Seven days before it would lapse into law, President Rodrigo Duterte signed the much-criticized Anti-Terrorism Act of 2020, now called Republic Act No 11479. According to INQUIRER.net, Presidential spokesman Harry Roque confirmed the news via text message. According to the Administrative Code of 1987, it will take 15 days after publication for it to be effective.
The fight isn’t over yet. We can still make our condemnation known and demand that the bill be raised to the Supreme Court and challenged as unconstitutional. The past few weeks have shown that our campaigns have brought the government’s negligence to light. The number of people risking getting apprehended and getting sick proves the strength of our opposition.
Here are two things that can still happen: Once the law is effective, a case can still be filed by an affected party to declare it unconstitutional or a legislator or Congress can file a new bill to amend the law. This means that we need to continue lobbying for our lawmakers to repeal the law. Let’s continue our information campaigns, email chains and start discussions that will encourage more Filipinos to put pressure on the Department of Justice to listen to our demands. Let’s support anyone who files a case on its unconstitutionality.
Retired Senior Associate Justice Antonio Carpio stated in a webinar on July 1, “If it is signed into law, I have told my friends I will join a petition to question the constitutionality of this law.” The National Union of Peoples’ Lawyers has also stated that they are “already poised to file the appropriate (and anticipatory) petition at the earliest possible time with the Supreme Court.”
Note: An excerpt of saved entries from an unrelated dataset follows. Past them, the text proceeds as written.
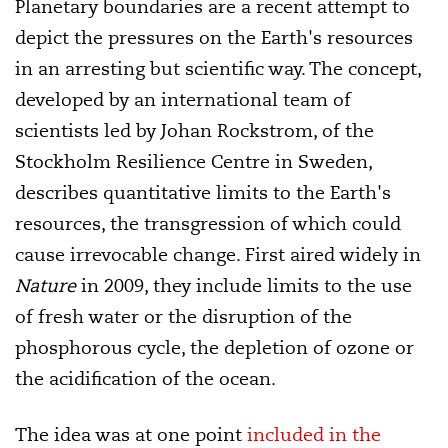
Planetary boundaries are a recent attempt to
depict the pressures on the Earth's resources
in an arresting but scientific way. The concept,
developed by an international team of
scientists led by Johan Rockstrom, of the
Stockholm Resilience Centre in Sweden,
describes quantitative limits to the Earth's
resources, the transgression of which could
cause irrevocable change. First aired widely in
Nature
in 2009, they include limits to the use
of fresh water or the disruption of the
phosphorous cycle, the depletion of ozone or
the acidification of the ocean.
The idea was at one point
included in the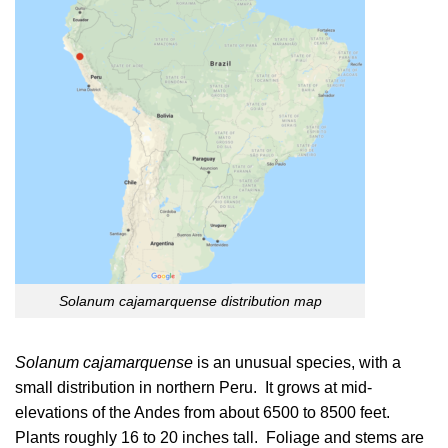
Solanum cajamarquense distribution map
Solanum cajamarquense
is an unusual species, with a
small distribution in northern Peru. It grows at mid-
elevations of the Andes from about 6500 to 8500 feet.
Plants roughly 16 to 20 inches tall. Foliage and stems are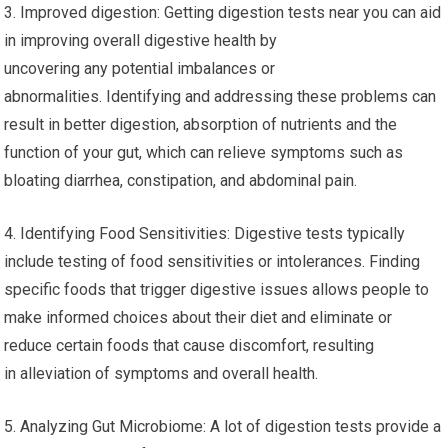
3. Improved digestion: Getting digestion tests near you can aid
in improving overall digestive health by
uncovering any potential imbalances or
abnormalities. Identifying and addressing these problems can
result in better digestion, absorption of nutrients and the
function of your gut, which can relieve symptoms such as
bloating diarrhea, constipation, and abdominal pain.
4. Identifying Food Sensitivities: Digestive tests typically
include testing of food sensitivities or intolerances. Finding
specific foods that trigger digestive issues allows people to
make informed choices about their diet and eliminate or
reduce certain foods that cause discomfort, resulting
in alleviation of symptoms and overall health.
5. Analyzing Gut Microbiome: A lot of digestion tests provide a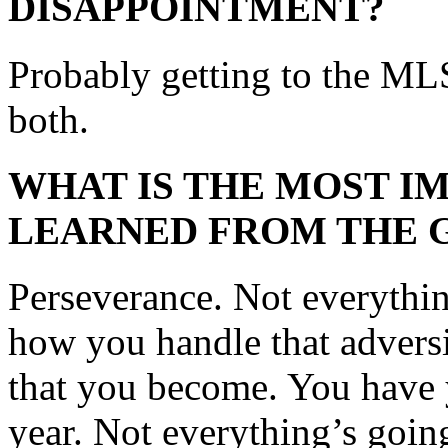
DISAPPOINTMENT?
Probably getting to the ML
both.
WHAT IS THE MOST I
LEARNED FROM THE 
Perseverance. Not everythi
how you handle that adversi
that you become. You have y
year. Not everything’s going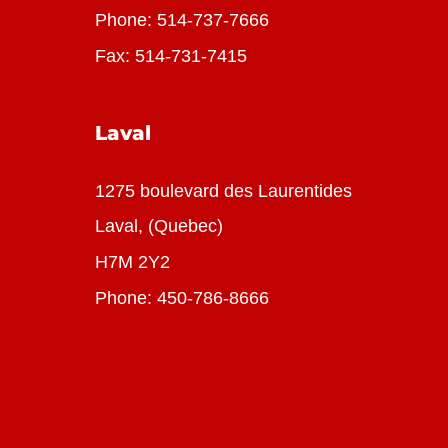
Phone:
514-737-7666
Fax: 514-731-7415
Laval
1275 boulevard des Laurentides
Laval, (Quebec)
H7M 2Y2
Phone:
450-786-8666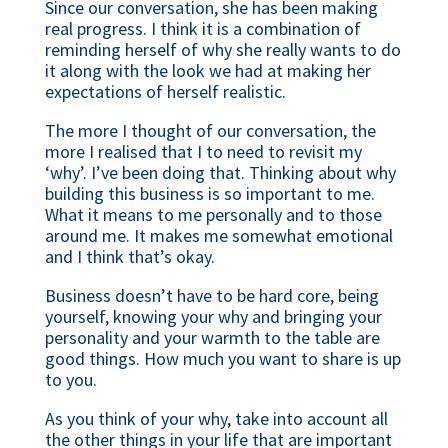
Since our conversation, she has been making
real progress. I think it is a combination of
reminding herself of why she really wants to do
it along with the look we had at making her
expectations of herself realistic.
The more I thought of our conversation, the
more I realised that I to need to revisit my
‘why’. I’ve been doing that. Thinking about why
building this business is so important to me.
What it means to me personally and to those
around me. It makes me somewhat emotional
and I think that’s okay.
Business doesn’t have to be hard core, being
yourself, knowing your why and bringing your
personality and your warmth to the table are
good things. How much you want to share is up
to you.
As you think of your why, take into account all
the other things in your life that are important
The law passed its third and final reading on June 3 and was met with widespread condemnation, with many fearing that its provisions may be abused to punish anyone critical of the administration. In part, the law criminalizes the incitement of terrorism “by means of speeches, proclamations, writings, emblems, banners or other representations.” Apart from this, the law allows the detention of suspects for up to 24 days without charge before they are presented before a judicial authority. It also allows for the surveillance of suspected terrorists or terrorist groups. A person convicted on terrorism charges faces up to life in prison without parole.
Although advocacy, work stoppages, and humanitarian action are exempted from the definitions of terrorism, the Anti-Terrorism Council, which will be run by the National Intelligence Coordinating Agency, has the final say on determining who is or isn’t exempt.